4 Make me to know thy ways, O Jehovah; teach me thy paths.
5 Make me to walk in thy truth, and teach me: for thou art the God of my salvation; on thee do I wait all the day.
6 Remember, Jehovah, thy tender mercies and thy loving-kindnesses; for they are from everlasting.
7 Remember not the sins of my youth, nor my transgressions; according to thy loving-kindness remember thou me, for thy goodness’ sake, Jehovah.
vv.4-7 Prayer for Guidance and Kindness. The faithful pray for instruction in the paths of Jehovah (v.4), help to walk faithfully in the truth (v.6), mercy and kindness in the forgiveness of past sins and transgressions (vv.6-7). Notice that the faithful do not present their own goodness as the ground of God’s forgiveness, but rather “for thy goodness’ sake, Jehovah”. Here the confession would embrace the personal sins of an earlier time; “the sins of my youth” (c.p. v.11).

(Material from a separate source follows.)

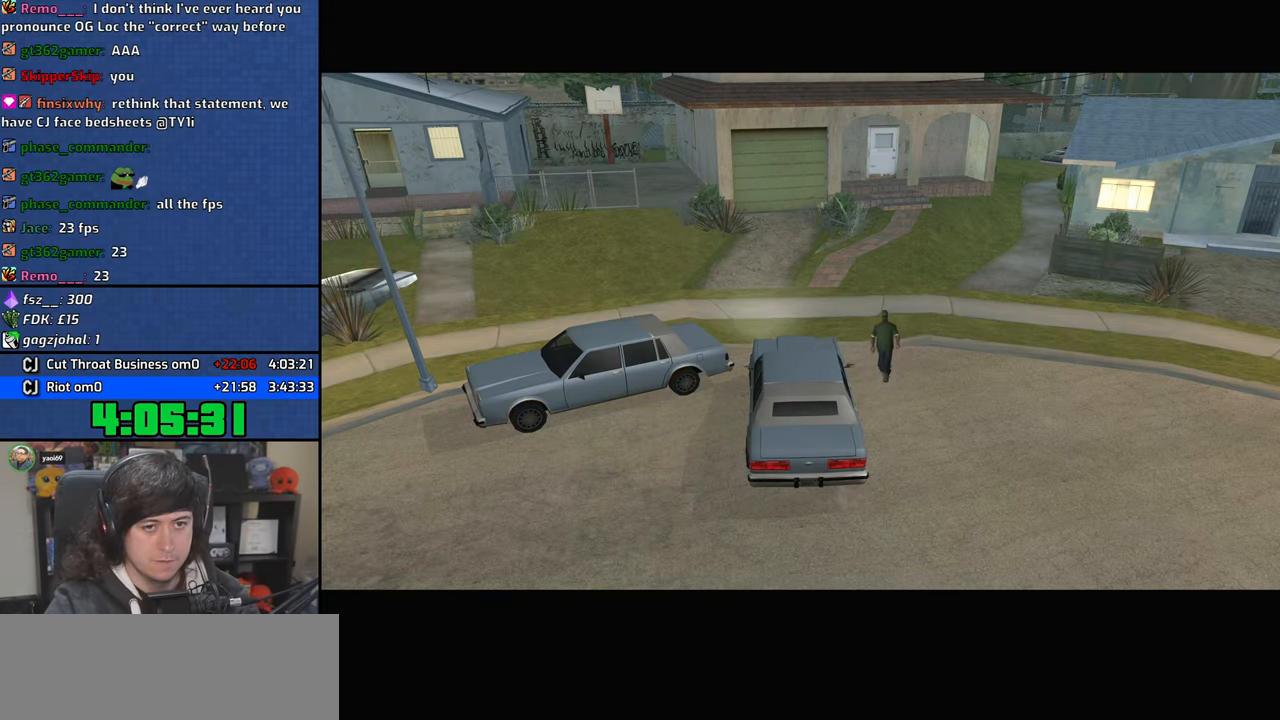
{"keys": ["d", "w"], "mouse": [], "events": []}
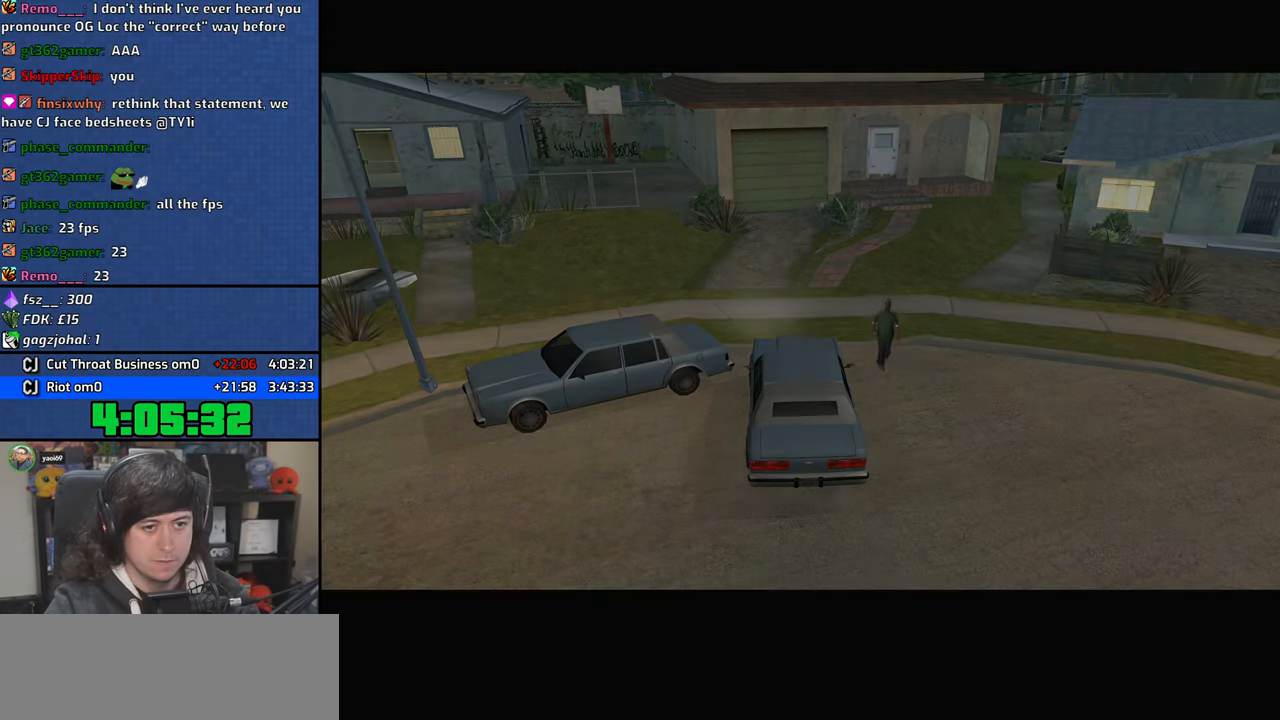
{"keys": ["d", "w"], "mouse": [], "events": []}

8 Good and upright is Jehovah; therefore will he instruct sinners in the way:
9 The meek will he guide in judgment, and the meek will he teach his way.
10 All the paths of Jehovah are loving-kindness and truth for such as keep his covenant and his testimonies.
11 For thy name’s sake, O Jehovah, thou wilt indeed pardon mine iniquity; for it is great.
12 What man is he that feareth Jehovah? him will he instruct in the way that he should choose.
13 His soul shall dwell in prosperity, and his seed shall inherit the earth.
14 The secret of Jehovah is with them that fear him, that he may make known his covenant to them.
15 Mine eyes are ever toward Jehovah; for he will bring my feet out of the net.
vv.8-15 Jehovah’s goodness and righteousness in dealing with the faithful. These verses speak of the goodness and faithfulness of God in dealing with the saints, referred to as “the meek” (see Matt. 5:5). First, the Lord will instruct those who are humble (vv.8-9). Second, He will show kindness to the faithful (v.10). Third, He will forgive the repentant (v.11). Notice that the basis for forgiveness is “for thy name’s sake, O Jehovah”. The remnant does not yet understand the finished work of Christ, but they do know Jehovah’s name. Later they can plead the work of Christ (Isa. 53), but early on they did not yet understand that. Instead they plead what they know; the grace of Jehovah’s Person. The sin referred to is more current, and more individual (c.p. v.7). Fourth, He will grant special discernment and guidance to those who fear Jehovah! This last principle is extremely valuable. The Lord reveals hidden things, not to those with great intellect, but to those who fear Him. An example of this in the New Testament is the Thessalonians. But prophetically this would be the faithful remnant who receive special direction from the Lord to avoid traps and pitfalls. If the focus is right, there will be guidance; “Mine eyes are ever toward Jehovah; for he will bring my feet out of the net”.
16 Turn toward me, and be gracious unto me; for I am solitary and afflicted.
17 The troubles of my heart are increased: bring me out of my distresses;
18 Consider mine affliction and my travail, and forgive all my sins.
19 Consider mine enemies, for they are many, and they hate me with cruel hatred.
20 Keep my soul, and deliver me: let me not be ashamed; for I trust in thee.
21 Let integrity and uprightness preserve me; for I wait on thee.
22 Redeem Israel, O God, out of all his troubles. 
vv.16-22 The inmost desires of the remnant. The psalmist then begins to pour out his soul in great earnestness. He reveals his great desires: for deliverance from great trouble and affliction (vv.16-17), for compassion and forgiveness (v.18), for deliverance from cruel enemies (v.19), for preservation of the soul (vv.20-21), and for the redemption from Israel as a whole out of troubles (v.22).